According to state broadcaster CyBC, Athens, on Friday, asked the UN to put Eide in his place for the ‘false statements’ he had been making about who bore responsibility for the deadlock of the talks in Crans-Montana. The memo sent to the UN, reportedly cited Eide’s “biased support for Turkey”.
Meanwhile, the Greek Foreign Ministry, on Sunday urged Eide to make clear whether Cavusoglu finally agreed during the July 6 dinner to the abolition of the intervention rights and of the Treaty of Guarantees from the first day of the solution, as per his statements in a recent interview. “Because we have the conviction that the Turkish foreign minister stated the opposite both during the Conference and publicly. Unless Mr. Eide was in a different Conference or he wanted to understand things differently,” the ministry said in a statement.
Greek Foreign Minister Nikos Kotzias accused Eide of lying. In an interview published yesterday in Phileleftheros, Kotzias said that the fault of the Greek side was that it allowed Eide to lead it to that phase of the talks, for which the UN official was not prepared. He said the Greek side “have allowed him to lie for too long,” and added:
“I pointed out to him (his lies) during the Conference. He knew he was lying but he didn’t mind that he was being caught in the act. Luckily, he was forced to give up when he tried to present his own positions as our own in a document. I’m afraid he is continuing these tactics post- Switzerland.” Kotzias said.
Kotzias felt the breaking point between the UNSG and Turkey during the talks came when Cavusoglu admitted that Turkey wanted to maintain its unilateral intervention rights on the island and be able to intervene whenever it saw fit. Turkey wanted to legalise its occupation and, if possible, extend it to the whole of the island, he told the paper.
The biggest problem over time, said Kotzias, was that “we have not been able to persuade Turkish Cypriots to become independent of Turkey,” because “we did not point out the fact that Turkish Cypriots now feel strangers in their homeland and live in a militarised regime.”
The political parties all commented on Eide’s interview, but did not arrive at the same conclusions.

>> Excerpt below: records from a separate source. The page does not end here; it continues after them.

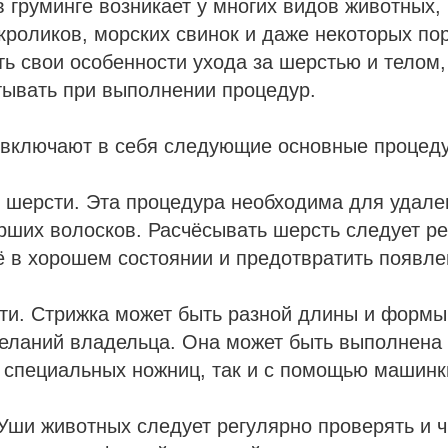
 груминге возникает у многих видов животных,
 кроликов, морских свинок и даже некоторых пор
ть свои особенности ухода за шерстью и телом,
тывать при выполнении процедур.
а включают в себя следующие основные процед
 шерсти. Эта процедура необходима для удале
рших волосков. Расчёсывать шерсть следует ре
 в хорошем состоянии и предотвратить появле
ти. Стрижка может быть разной длины и формы
еланий владельца. Она может быть выполнена 
 специальных ножниц, так и с помощью машинк
 Уши животных следует регулярно проверять и ч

Akel blamed Anastasiades for the fact that, despite Turkey being responsible for the collapse of the talks, nobody in the international community shared this view. Anastasiades, Akel said, allowed Turkey, “through his misguided manipulations, indecisiveness and pre-election expediencies” to play tactical games and win the publicity game in relation to the conference.

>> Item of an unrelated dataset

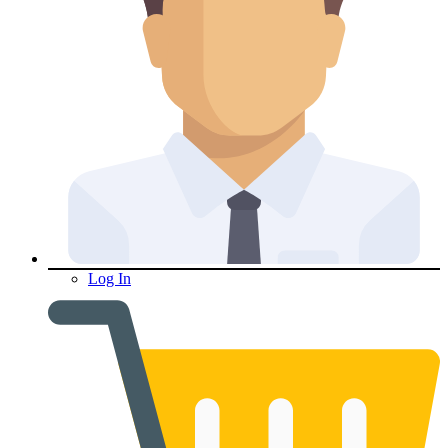
Log In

It also noted that Eide, in his interviews, gave a different version of what had happened during the final day of the talks from Anastasiades but avoided making an issue of it. “We will not stand on who’s right…. What’s important is the next day,” the party announcement said. The president now had to decide the next moves of the Greek Cypriot side for the creation of conditions for the resumption of the talks.
Edek and the Greens urged the government to seek Eide’s replacement. The Greens called for “a new reliable UN Special Adviser”, as Eide, “has almost officially turned into a defender of the Turkish positions”.
The party said: “Hiding behind the excuse of ‘confidentiality of the procedure’ avoids mentioning everything that took place during that critical dinner.”
Edek also accused Eide of bias and said he had great responsibility for the failure of the talks, as he was unprepared and did not handle things well.
“It was observed in Geneva and it was confirmed in Crans-Montana that Mr. Eide’s role was biased in favour of Turkish positions,” Edek said. The party did not believe Eide was a trustworthy UN representative. It also blamed Anastasiades for Eide’s behaviour, as he was “tolerating his biased stance and repeated lies”.
Diko also said that Eide “acts as an advocate and supporter of Turkish positions” and that he was a liar. “In spite of being proven wrong by the facts, the Greek Foreign Minister and others that were present at the July 6 dinner, he insists on lying with audacity,” the Diko statement said.